Whether he's divorced, widowed, or never married, he's often the best kind of man. He has shown commitment, love for children, and has likely moved past the "I want to go out all night and play video games all day" phase we all hope passes most men by the age of 25.

Still, dating a single dad isn't the same thing as dating your average, carefree man. If he has children, they're going to be the priority and they should be. It's vitally important that you take the time to get to know one another separate from the children, but also vitally important to understand that you're dating an entire family, not just one member of it.

Here are 10 tips compiled from women who have been there and women who are there right now:

  1. Make sure they're actually divorced: This one is a big duh. But just trust us on this one. Double check.
  2. Remember you're dating the family, not just the man: As mentioned before, the kids come first. You have to accept that. 
  3.  Don't immediately try to be a mother to his children: They have a mother.
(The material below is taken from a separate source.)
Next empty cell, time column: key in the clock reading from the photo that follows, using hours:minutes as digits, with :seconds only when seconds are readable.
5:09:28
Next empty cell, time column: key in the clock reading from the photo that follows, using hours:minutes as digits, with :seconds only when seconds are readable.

Think of your relationship as more of an aunt, and let it evolve from there, let the kids take it in the direction they want to. Don't insist they call you anything specific, let them decide.
  4. Respect his need to talk to his ex: He needs to keep communication open for the sake of the kids. As hard as it is, try to avoid being jealous about it or resentful of time he spends talking to her (unless it's grossly excessive or their conversations are inappropriate).
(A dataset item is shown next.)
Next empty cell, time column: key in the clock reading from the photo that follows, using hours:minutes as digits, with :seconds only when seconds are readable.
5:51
  5. Listen: He may need to vent about child support or visitation or fights with the ex. It's important that you be there for him.
  6. Give him space: It's great that you want to help him create a family for his children, but he also needs to preserve the sacred relationship that exists between him and his kids. Kids can easily become resentful of a new partner. If you allow them time to be with their father, they will get the attention they need.
  7. Understand that you aren't going to come first: Don't be a martyr about it. Make sure to ask for what you need, but also understand that there are children involved and they need their daddy almost as much (and likely more) than you need your boyfriend. Fatherhood should be his top priority. Don't be resentful of it -- if you're confident in your relationship, there is plenty of room for all of you.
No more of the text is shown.